Trump afirma que Washington assumirá gestão temporária do país e das reservas petrolíferas até formação de novo governo; Lula critica operação e leva caso a fóruns internacionais
| Imagem de Gerd Altmann por Pixabay |
O presidente dos Estados Unidos, Donald Trump, declarou neste sábado (3/1) que o governo norte-americano passará a exercer uma administração provisória sobre a Venezuela após a captura do presidente Nicolás Maduro. Segundo o republicano, a medida valerá até que seja estabelecida uma transição política considerada “adequada” por Washington. Trump também afirmou que as reservas de petróleo venezuelanas ficarão sob controle dos EUA nesse período.
As declarações foram feitas durante uma coletiva de imprensa realizada em Mar-a-Lago, poucas horas depois de uma ação militar conduzida pelas Forças Armadas dos Estados Unidos em território venezuelano. De acordo com Trump, a ofensiva ocorreu de forma rápida e teria neutralizado a capacidade de reação militar do país sul-americano.
O presidente norte-americano afirmou que tropas e meios navais foram empregados na operação, que resultou na detenção de Maduro ainda na madrugada de sábado. Conforme informado, o ex-chefe do Executivo venezuelano foi retirado do país e encaminhado aos Estados Unidos, onde deverá responder a acusações relacionadas a narcotráfico e terrorismo em uma corte norte-americana.
| Reprodução/X |
Durante a coletiva, Trump justificou a presença dos EUA na Venezuela associando a intervenção à exploração dos recursos energéticos do país. Segundo ele, o petróleo venezuelano teria sido utilizado de forma irregular por governos anteriores e pelo regime deposto. O republicano sustentou que os Estados Unidos, por terem contribuído historicamente para o desenvolvimento da indústria petrolífera local, teriam legitimidade para administrar esses ativos durante o período de transição.
Ao ser questionado sobre a futura condução política da Venezuela, Trump disse que a gestão ficará a cargo de um grupo ainda não detalhado, evitando apresentar nomes ou um modelo institucional definido. Ele também descartou a possibilidade de a líder opositora María Corina Machado assumir a chefia do processo, afirmando que ela não teria respaldo suficiente dentro do país. Horas antes, a opositora havia divulgado uma mensagem pública celebrando o que chamou de início de um novo momento político.
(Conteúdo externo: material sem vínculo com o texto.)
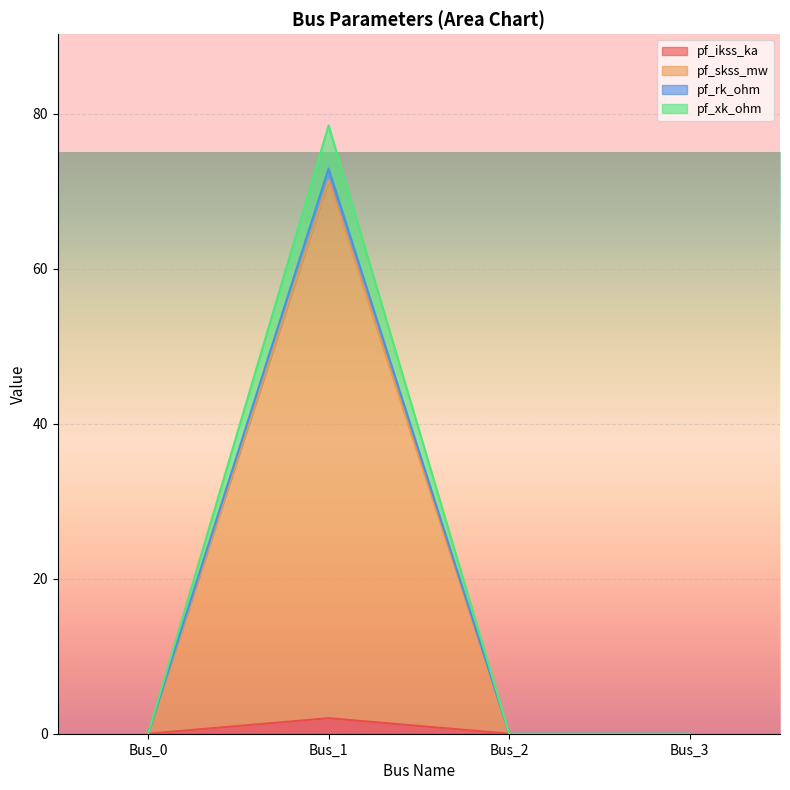

At which category is the sum across all series the highest?

Bus_1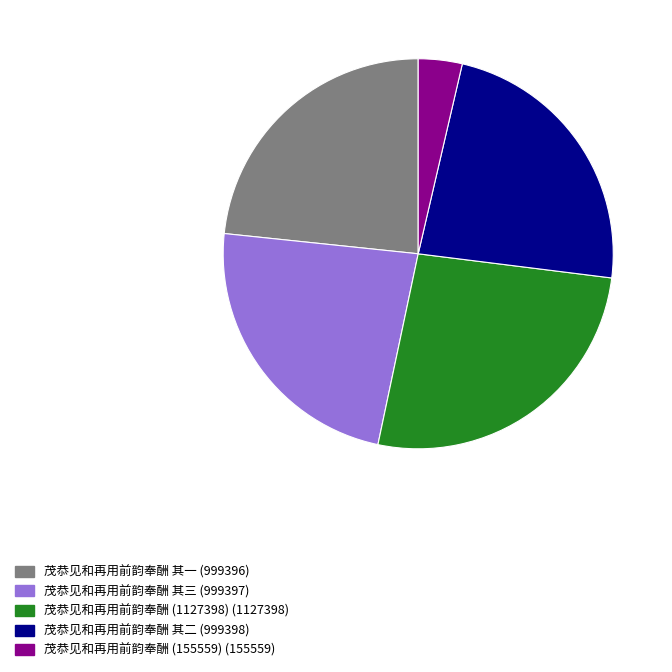

Is the sum of 茂恭见和再用前韵奉酬 其三 (999397) and 茂恭见和再用前韵奉酬 其二 (999398) greater than half?

No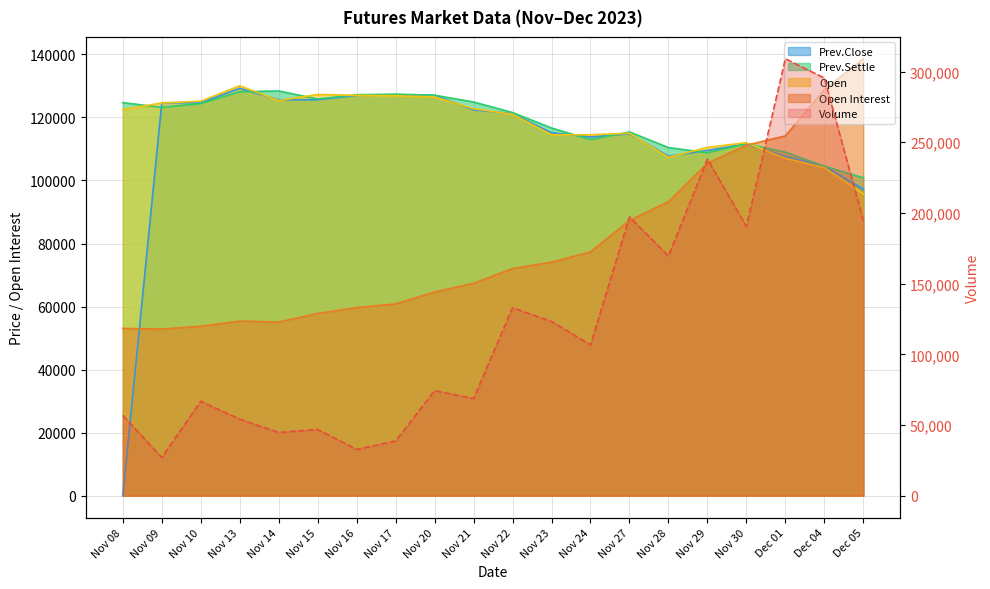

Which series has the widest spread of values?

Volume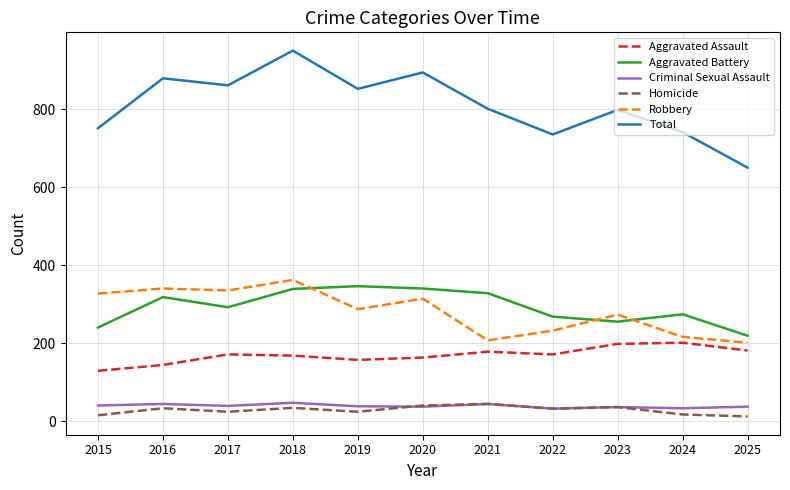

At how many categories does at least one series exceed 763?

7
A ação norte-americana gerou reações imediatas na região. Em nota oficial, o presidente do Brasil, Luiz Inácio Lula da Silva, condenou duramente a ofensiva e a prisão de Maduro, classificando os ataques como uma violação grave da soberania venezuelana e um precedente perigoso nas relações internacionais.
Diante do cenário, o governo brasileiro convocou reuniões de emergência no Itamaraty para avaliar os desdobramentos da crise. O ministro da Defesa, José Mucio, informou que a fronteira entre Brasil e Venezuela permanece aberta, mas sob monitoramento reforçado.
No fim da tarde, autoridades brasileiras voltaram a se reunir e, em seguida, a secretária-geral do Ministério das Relações Exteriores, Maria Laura da Rocha, anunciou que a posição do Brasil será apresentada em dois encontros multilaterais: a reunião da Comunidade de Estados Latino-Americanos e Caribenhos (Celac), prevista para domingo (4/1), e a sessão do Conselho de Segurança da Organização das Nações Unidas (ONU), marcada para segunda-feira (5/1).